### REQUIREMENT
Leaving out every picture, quote the data below exactly as it appears.

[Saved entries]
BEGIN

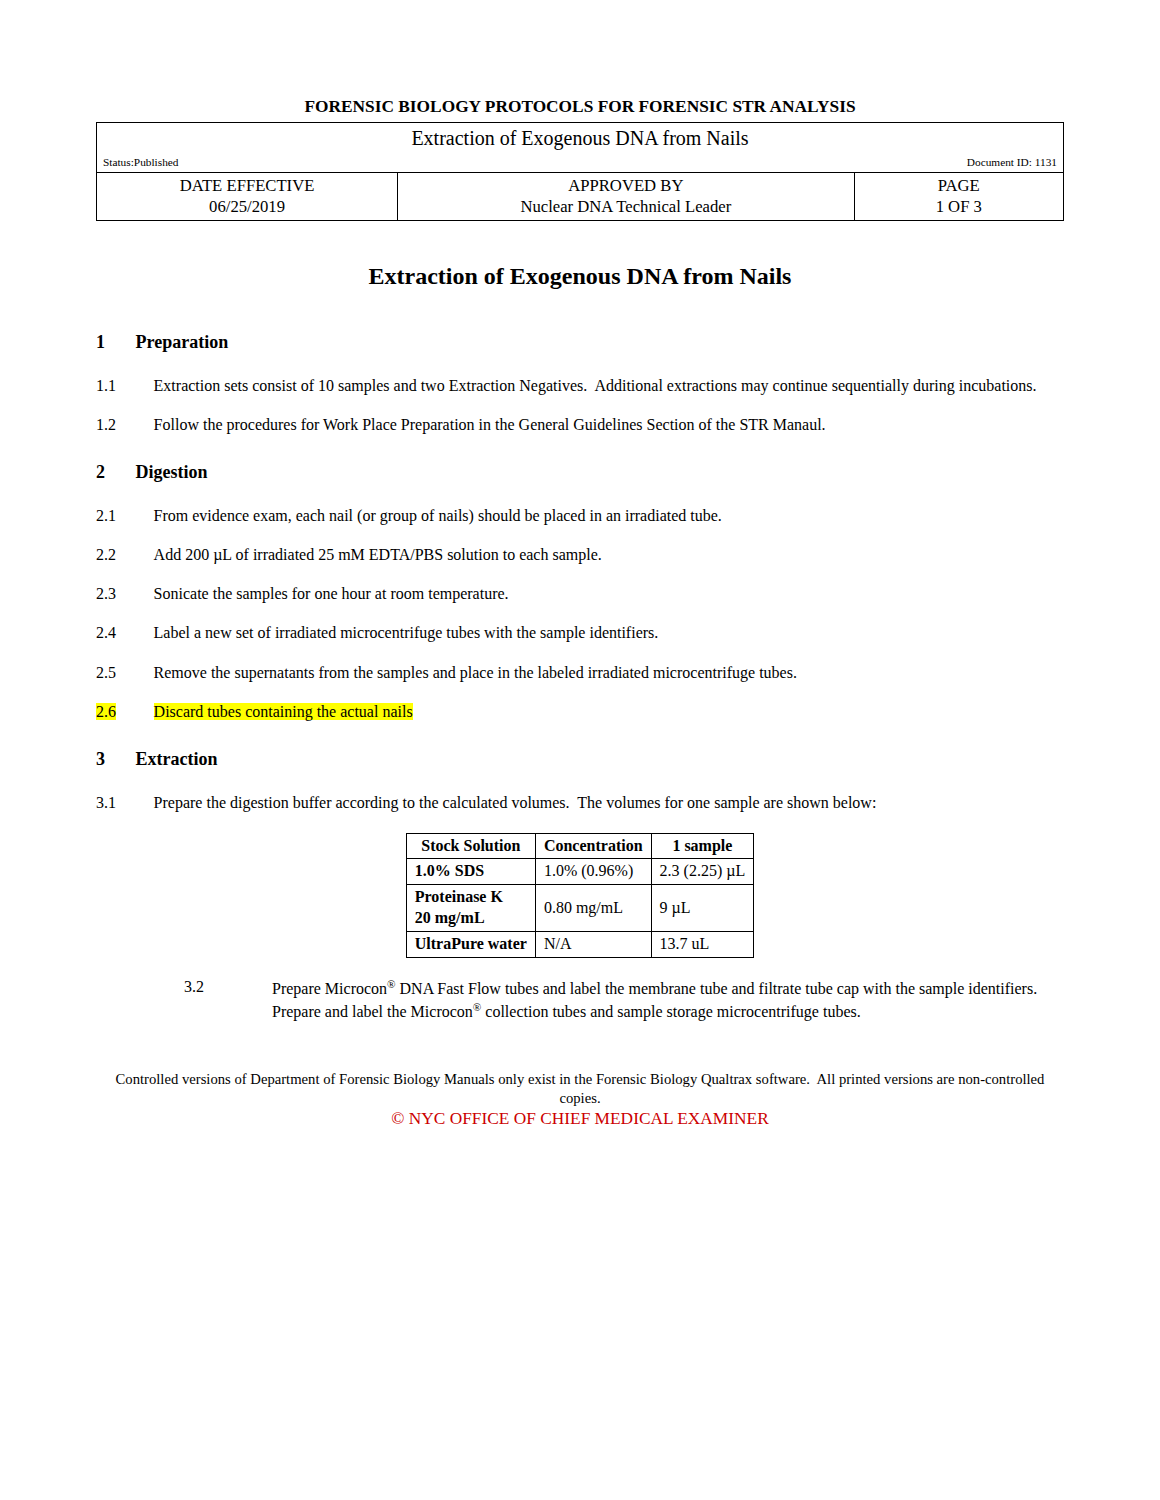FORENSIC BIOLOGY PROTOCOLS FOR FORENSIC STR ANALYSIS
| Extraction of Exogenous DNA from Nails |
| Status:Published | | Document ID: 1131 |
| DATE EFFECTIVE 06/25/2019 | APPROVED BY Nuclear DNA Technical Leader | PAGE 1 OF 3 |
Extraction of Exogenous DNA from Nails
1 Preparation
1.1
Extraction sets consist of 10 samples and two Extraction Negatives. Additional extractions may continue sequentially during incubations.
1.2
Follow the procedures for Work Place Preparation in the General Guidelines Section of the STR Manaul.
2 Digestion
2.1
From evidence exam, each nail (or group of nails) should be placed in an irradiated tube.
2.2
Add 200 µL of irradiated 25 mM EDTA/PBS solution to each sample.
2.3
Sonicate the samples for one hour at room temperature.
2.4
Label a new set of irradiated microcentrifuge tubes with the sample identifiers.
2.5
Remove the supernatants from the samples and place in the labeled irradiated microcentrifuge tubes.
2.6
Discard tubes containing the actual nails
3 Extraction
3.1
Prepare the digestion buffer according to the calculated volumes. The volumes for one sample are shown below:
| Stock Solution | Concentration | 1 sample |
| --- | --- | --- |
| 1.0% SDS | 1.0% (0.96%) | 2.3 (2.25) µL |
| Proteinase K 20 mg/mL | 0.80 mg/mL | 9 µL |
| UltraPure water | N/A | 13.7 uL |
3.2
Prepare Microcon® DNA Fast Flow tubes and label the membrane tube and filtrate tube cap with the sample identifiers. Prepare and label the Microcon® collection tubes and sample storage microcentrifuge tubes.
Controlled versions of Department of Forensic Biology Manuals only exist in the Forensic Biology Qualtrax software. All printed versions are non-controlled copies.
© NYC OFFICE OF CHIEF MEDICAL EXAMINER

END

### RESPONSE TO THIS EXERCISE
FORENSIC BIOLOGY PROTOCOLS FOR FORENSIC STR ANALYSIS
| Extraction of Exogenous DNA from Nails |
| Status:Published | | Document ID: 1131 |
| DATE EFFECTIVE 06/25/2019 | APPROVED BY Nuclear DNA Technical Leader | PAGE 1 OF 3 |
Extraction of Exogenous DNA from Nails
1 Preparation
1.1
Extraction sets consist of 10 samples and two Extraction Negatives. Additional extractions may continue sequentially during incubations.
1.2
Follow the procedures for Work Place Preparation in the General Guidelines Section of the STR Manaul.
2 Digestion
2.1
From evidence exam, each nail (or group of nails) should be placed in an irradiated tube.
2.2
Add 200 µL of irradiated 25 mM EDTA/PBS solution to each sample.
2.3
Sonicate the samples for one hour at room temperature.
2.4
Label a new set of irradiated microcentrifuge tubes with the sample identifiers.
2.5
Remove the supernatants from the samples and place in the labeled irradiated microcentrifuge tubes.
2.6
Discard tubes containing the actual nails
3 Extraction
3.1
Prepare the digestion buffer according to the calculated volumes. The volumes for one sample are shown below:
| Stock Solution | Concentration | 1 sample |
| --- | --- | --- |
| 1.0% SDS | 1.0% (0.96%) | 2.3 (2.25) µL |
| Proteinase K 20 mg/mL | 0.80 mg/mL | 9 µL |
| UltraPure water | N/A | 13.7 uL |
3.2
Prepare Microcon® DNA Fast Flow tubes and label the membrane tube and filtrate tube cap with the sample identifiers. Prepare and label the Microcon® collection tubes and sample storage microcentrifuge tubes.
Controlled versions of Department of Forensic Biology Manuals only exist in the Forensic Biology Qualtrax software. All printed versions are non-controlled copies.
© NYC OFFICE OF CHIEF MEDICAL EXAMINER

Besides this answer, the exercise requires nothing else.